= Welsh Theatre Company =

The Welsh Theatre Company was a professional theatrical company that performed in English in Wales. The Welsh language section of the company was Cwmni Theatr Cymru and the two shared workshops and technical facilities until 1973.

The Welsh Theatre Company was established in 1962 in Cardiff in Wales by the Welsh Arts Council; its first director was Warren Jenkins. The majority of the company's productions were performed in English. The company received some criticism for producing plays with English actors and Welsh actors who lived and mainly worked in England but who acted in Wales only when they couldn't find work in England instead of employing Welsh actors who were based in their native land. The company's touring productions included Molière's The Miser (1962); A Man for All Seasons (1962) with Philip Madoc as Thomas Cromwell; Period of Adjustment (1963) by Tennessee Williams; Jackie The Jumper (1965), Hamlet (1969) with Angharad Rees as Ophelia and House of Cowards by Dannie Abse. In 1970 the company intended to make the Prince of Wales Theatre, Cardiff its base, but the plan was abandoned.

==Cwmni Theatr Cymru==
Wilbert Lloyd Roberts, Head of Drama at the BBC in Cardiff, had directed Welsh language productions with a troupe of Welsh actors who worked for both the BBC and the Welsh Theatre Company. Roberts left the BBC to become director of the Welsh language section of the Welsh Theatre Company - Cwmni Theatr Cymru. Founded and based in 1968 in Bangor in Caernarfonshire, Cwmni Theatr Cymru was a touring theatre company which performed in small venues such as school and village halls in the towns of Wales. Its management committee included Dr Thomas Parry, Alun Llywelyn-Williams and Helen Ramage while the Marquess of Anglesey was the honorary president. In 1966 the company toured the Absurdist Saer Doliau (Doll Mender or Doll Doctor), a play by the Welsh playwright Gwenlyn Parry with a cast that included David Lyn. In 1972 the company toured in a Welsh language version of Molière's Le malade imaginaire which toured Wales and played at the Liverpool Playhouse. The company toured in Pethe Brau (1972), a Welsh language version of The Glass Menagerie by Tennessee Williams, in Esther by Saunders Lewis and Y Twr by Gwenlyn Parry, all three productions directed by David Lyn. The Welsh actress and teacher Elen Roger Jones performed with the company in the early 1970s.

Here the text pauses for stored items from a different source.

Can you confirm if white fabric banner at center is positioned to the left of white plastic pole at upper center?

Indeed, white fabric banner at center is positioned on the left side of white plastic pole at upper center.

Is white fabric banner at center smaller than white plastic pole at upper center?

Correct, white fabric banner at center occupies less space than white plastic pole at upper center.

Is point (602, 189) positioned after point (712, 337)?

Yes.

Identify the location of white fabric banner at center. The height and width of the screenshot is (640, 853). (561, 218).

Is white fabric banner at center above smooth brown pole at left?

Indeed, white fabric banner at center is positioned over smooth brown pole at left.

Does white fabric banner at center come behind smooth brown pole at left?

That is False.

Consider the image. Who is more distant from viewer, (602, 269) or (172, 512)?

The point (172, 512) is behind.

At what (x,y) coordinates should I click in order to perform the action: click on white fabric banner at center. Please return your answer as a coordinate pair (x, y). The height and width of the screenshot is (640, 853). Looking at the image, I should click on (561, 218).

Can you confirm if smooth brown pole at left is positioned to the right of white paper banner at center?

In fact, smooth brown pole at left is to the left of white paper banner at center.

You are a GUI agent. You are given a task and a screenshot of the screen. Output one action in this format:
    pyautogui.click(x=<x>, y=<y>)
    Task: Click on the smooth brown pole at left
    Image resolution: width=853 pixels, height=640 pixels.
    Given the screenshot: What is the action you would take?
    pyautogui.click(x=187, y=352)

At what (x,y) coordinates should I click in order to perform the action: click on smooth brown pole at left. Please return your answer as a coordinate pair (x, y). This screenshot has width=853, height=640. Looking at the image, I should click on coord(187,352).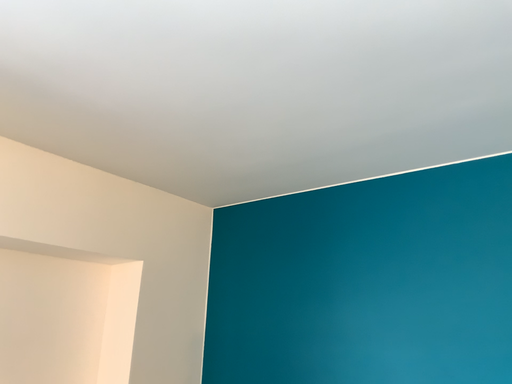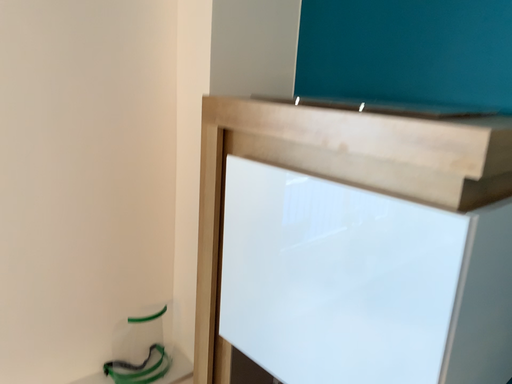
Question: How did the camera likely rotate when shooting the video?

Choices:
 (A) rotated upward
 (B) rotated downward

Answer: (B)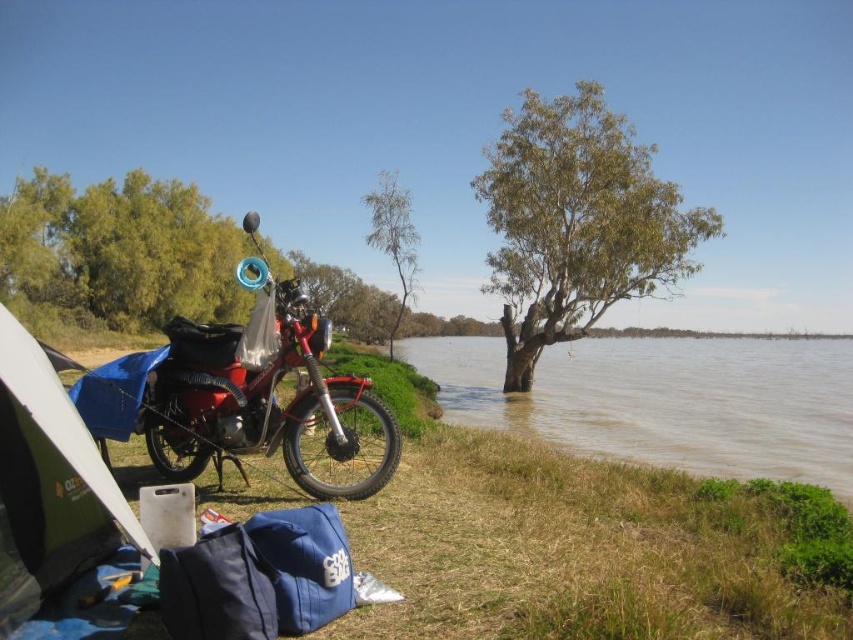
Question: Observing the image, what is the correct spatial positioning of green leafy tree at center in reference to bare wood tree at center?

Choices:
 (A) left
 (B) right

Answer: (B)

Question: Which point is farther from the camera taking this photo?

Choices:
 (A) (769, 355)
 (B) (93, 236)
 (C) (379, 179)
 (D) (76, 502)

Answer: (A)

Question: Among these points, which one is nearest to the camera?

Choices:
 (A) (392, 228)
 (B) (593, 353)
 (C) (61, 461)

Answer: (C)

Question: Is brown muddy water at lower center wider than green leafy tree at center?

Choices:
 (A) yes
 (B) no

Answer: (A)

Question: Considering the real-world distances, which object is closest to the green leafy tree at upper left?

Choices:
 (A) brown muddy water at lower center
 (B) green fabric tent at lower left
 (C) shiny red motorcycle at center

Answer: (C)

Question: Does green leafy tree at center appear over green leafy tree at upper left?

Choices:
 (A) no
 (B) yes

Answer: (B)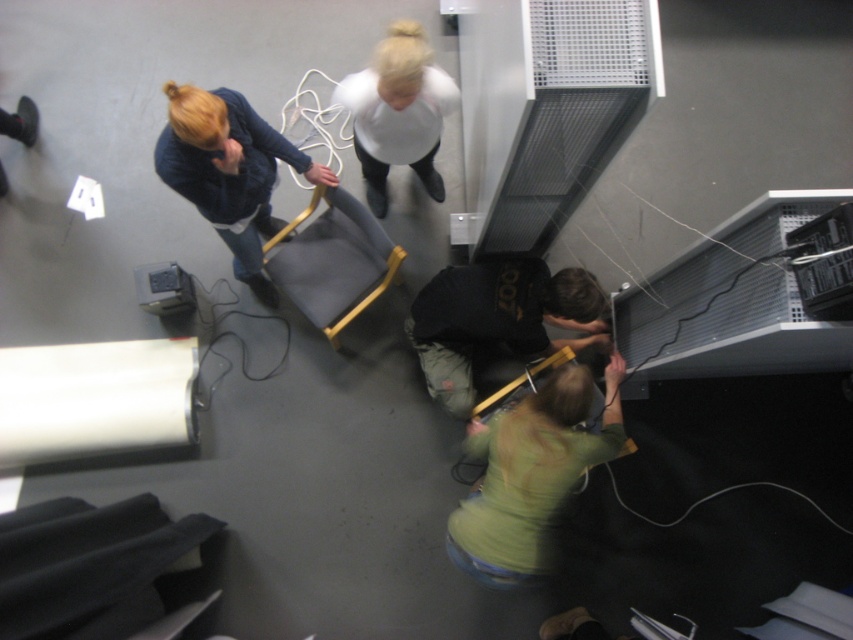
Is green matte shirt at lower center thinner than white matte shirt at center?

Incorrect, green matte shirt at lower center's width is not less than white matte shirt at center's.

Between green matte shirt at lower center and white matte shirt at center, which one appears on the left side from the viewer's perspective?

white matte shirt at center is more to the left.

This screenshot has width=853, height=640. What do you see at coordinates (531, 474) in the screenshot?
I see `green matte shirt at lower center` at bounding box center [531, 474].

At what (x,y) coordinates should I click in order to perform the action: click on green matte shirt at lower center. Please return your answer as a coordinate pair (x, y). This screenshot has width=853, height=640. Looking at the image, I should click on (531, 474).

Is point (262, 234) closer to viewer compared to point (187, 288)?

That is False.

Can you confirm if blonde hair at upper left is positioned below metallic gray projector at lower left?

Incorrect, blonde hair at upper left is not positioned below metallic gray projector at lower left.

The width and height of the screenshot is (853, 640). Describe the element at coordinates (229, 172) in the screenshot. I see `blonde hair at upper left` at that location.

Find the location of a particular element. The image size is (853, 640). blonde hair at upper left is located at coordinates point(229,172).

I want to click on dark green fabric at lower center, so click(x=497, y=321).

Which is in front, point (567, 310) or point (262, 150)?

Point (567, 310) is in front.

Is point (445, 276) farther from viewer compared to point (305, 176)?

Yes, it is.

In order to click on dark green fabric at lower center in this screenshot , I will do `click(497, 321)`.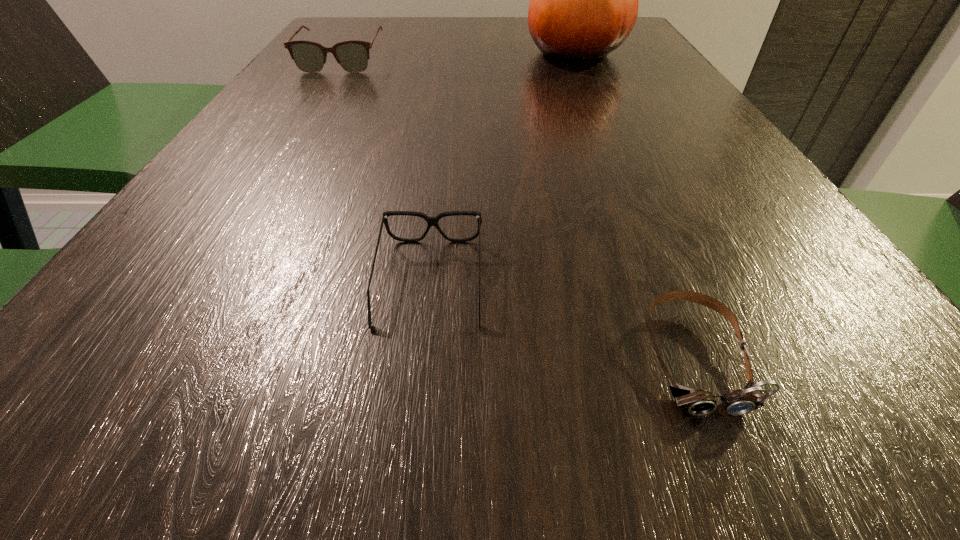
Locate an element on the screen. The image size is (960, 540). pumpkin is located at coordinates (584, 0).

Locate an element on the screen. the farther spectacles is located at coordinates (352, 55).

Locate an element on the screen. the leftmost object is located at coordinates (352, 55).

Locate an element on the screen. This screenshot has width=960, height=540. the right spectacles is located at coordinates (431, 221).

I want to click on the nearer spectacles, so click(431, 221).

In order to click on the shortest object in this screenshot , I will do `click(698, 402)`.

Where is `free region located on the left of the tallest object`? The image size is (960, 540). free region located on the left of the tallest object is located at coordinates (419, 52).

At what (x,y) coordinates should I click in order to perform the action: click on vacant space situated 0.120m at the front view of the third shortest object. Please return your answer as a coordinate pair (x, y). The width and height of the screenshot is (960, 540). Looking at the image, I should click on (320, 97).

In order to click on free space located 0.140m with the lenses facing outward on the right spectacles in this screenshot , I will do `click(409, 469)`.

Where is `object located at the far edge`? The height and width of the screenshot is (540, 960). object located at the far edge is located at coordinates point(584,0).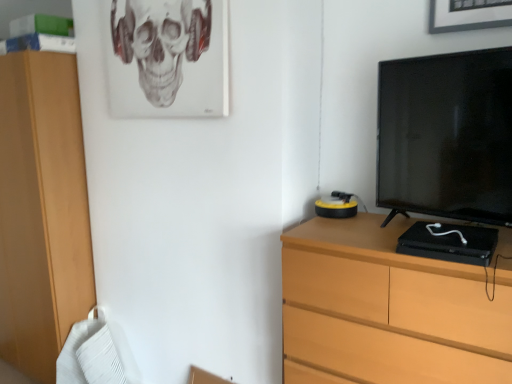
Question: Does wooden chest of drawers at right have a greater width compared to black glossy television at right?

Choices:
 (A) no
 (B) yes

Answer: (B)

Question: Can you see wooden chest of drawers at right touching black glossy television at right?

Choices:
 (A) no
 (B) yes

Answer: (A)

Question: Would you say black glossy television at right is part of wooden chest of drawers at right's contents?

Choices:
 (A) no
 (B) yes

Answer: (A)

Question: Could you tell me if wooden chest of drawers at right is turned towards black glossy television at right?

Choices:
 (A) yes
 (B) no

Answer: (B)

Question: Can you confirm if wooden chest of drawers at right is positioned to the left of black glossy television at right?

Choices:
 (A) yes
 (B) no

Answer: (A)

Question: Looking at their shapes, would you say wooden chest of drawers at right is wider or thinner than gray matte skull at upper center?

Choices:
 (A) wide
 (B) thin

Answer: (A)

Question: Considering the positions of wooden chest of drawers at right and gray matte skull at upper center in the image, is wooden chest of drawers at right taller or shorter than gray matte skull at upper center?

Choices:
 (A) short
 (B) tall

Answer: (B)

Question: Would you say wooden chest of drawers at right is inside or outside gray matte skull at upper center?

Choices:
 (A) outside
 (B) inside

Answer: (A)

Question: Is wooden chest of drawers at right bigger or smaller than gray matte skull at upper center?

Choices:
 (A) big
 (B) small

Answer: (A)

Question: From a real-world perspective, is black glossy television at right physically located above or below gray matte skull at upper center?

Choices:
 (A) above
 (B) below

Answer: (B)

Question: Considering the positions of point (376, 153) and point (157, 69), is point (376, 153) closer or farther from the camera than point (157, 69)?

Choices:
 (A) farther
 (B) closer

Answer: (B)

Question: From the image's perspective, relative to gray matte skull at upper center, is black glossy television at right above or below?

Choices:
 (A) above
 (B) below

Answer: (B)

Question: In terms of size, does black glossy television at right appear bigger or smaller than gray matte skull at upper center?

Choices:
 (A) big
 (B) small

Answer: (A)

Question: Relative to black glossy television at right, is gray matte skull at upper center in front or behind?

Choices:
 (A) front
 (B) behind

Answer: (B)

Question: Considering the positions of point (209, 1) and point (455, 74), is point (209, 1) closer or farther from the camera than point (455, 74)?

Choices:
 (A) farther
 (B) closer

Answer: (A)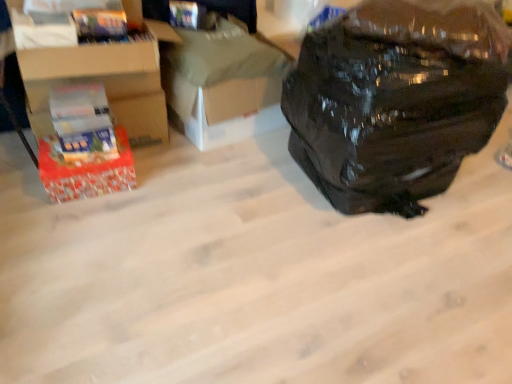
Question: Is white cardboard box at center, marked as the second cardboard box in a left-to-right arrangement, turned away from red cardboard box at left?

Choices:
 (A) yes
 (B) no

Answer: (B)

Question: Is the depth of white cardboard box at center, marked as the second cardboard box in a left-to-right arrangement, less than that of red cardboard box at left?

Choices:
 (A) yes
 (B) no

Answer: (B)

Question: Is red cardboard box at left completely or partially inside white cardboard box at center, which is the first cardboard box in right-to-left order?

Choices:
 (A) no
 (B) yes

Answer: (A)

Question: Is white cardboard box at center, marked as the second cardboard box in a left-to-right arrangement, shorter than red cardboard box at left?

Choices:
 (A) yes
 (B) no

Answer: (B)

Question: Does white cardboard box at center, marked as the second cardboard box in a left-to-right arrangement, have a greater height compared to red cardboard box at left?

Choices:
 (A) yes
 (B) no

Answer: (A)

Question: Does point (147, 39) appear closer or farther from the camera than point (228, 62)?

Choices:
 (A) farther
 (B) closer

Answer: (B)

Question: Based on their sizes in the image, would you say cardboard box at left, the first cardboard box in the left-to-right sequence, is bigger or smaller than white cardboard box at center, marked as the second cardboard box in a left-to-right arrangement?

Choices:
 (A) big
 (B) small

Answer: (A)

Question: Visually, is cardboard box at left, the first cardboard box in the left-to-right sequence, positioned to the left or to the right of white cardboard box at center, marked as the second cardboard box in a left-to-right arrangement?

Choices:
 (A) left
 (B) right

Answer: (A)

Question: Considering the positions of cardboard box at left, the first cardboard box in the left-to-right sequence, and white cardboard box at center, marked as the second cardboard box in a left-to-right arrangement, in the image, is cardboard box at left, the first cardboard box in the left-to-right sequence, wider or thinner than white cardboard box at center, marked as the second cardboard box in a left-to-right arrangement,?

Choices:
 (A) wide
 (B) thin

Answer: (B)

Question: From a real-world perspective, is red cardboard box at left positioned above or below black matte backpack at right?

Choices:
 (A) above
 (B) below

Answer: (B)

Question: In terms of height, does red cardboard box at left look taller or shorter compared to black matte backpack at right?

Choices:
 (A) tall
 (B) short

Answer: (B)

Question: Looking at their shapes, would you say red cardboard box at left is wider or thinner than black matte backpack at right?

Choices:
 (A) thin
 (B) wide

Answer: (A)

Question: Would you say red cardboard box at left is to the left or to the right of black matte backpack at right in the picture?

Choices:
 (A) left
 (B) right

Answer: (A)

Question: Is white cardboard box at center, which is the first cardboard box in right-to-left order, in front of or behind red cardboard box at left in the image?

Choices:
 (A) front
 (B) behind

Answer: (B)

Question: From a real-world perspective, is white cardboard box at center, which is the first cardboard box in right-to-left order, physically located above or below red cardboard box at left?

Choices:
 (A) below
 (B) above

Answer: (B)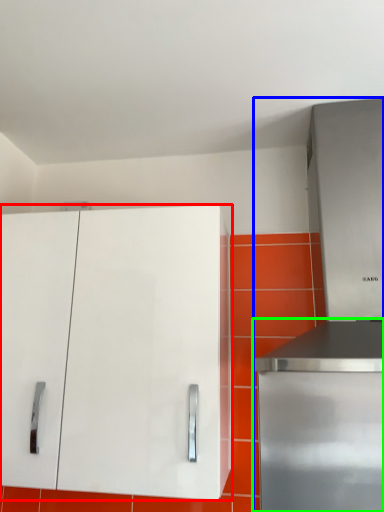
Question: Based on their relative distances, which object is farther from cabinetry (highlighted by a red box)? Choose from appliance (highlighted by a blue box) and home appliance (highlighted by a green box).

Choices:
 (A) appliance
 (B) home appliance

Answer: (B)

In 1973 Cwmni Theatr Cymru obtained a disused chapel in Bangor for use as its technical base making it independent from its parent company. It was the only fully professional Welsh language theatre company in Wales and it toured plays to all parts of Wales where Welsh was spoken. From 1975 the company was based in Theatr Gwynedd in Bangor and was managed by members of both the theatre and the theatre company. When a group of young Welsh-speaking actors wanted to produce more experimental plays Cwmni Theatr Cymru founded 'Adran Antur'. Cwmni Theatr Cymru also formed Cymdeithas Theatr Cymru (The Welsh Theatre Society) which was designed to publicise Welsh theatre through local representatives and committees. Cwmni Theatr Cymru closed in 1984 owing to financial problems.

A collection of Cwmni Theatr Cymru programmes and posters are held in the archive of Bangor University while the company's archive is held by the National Library of Wales.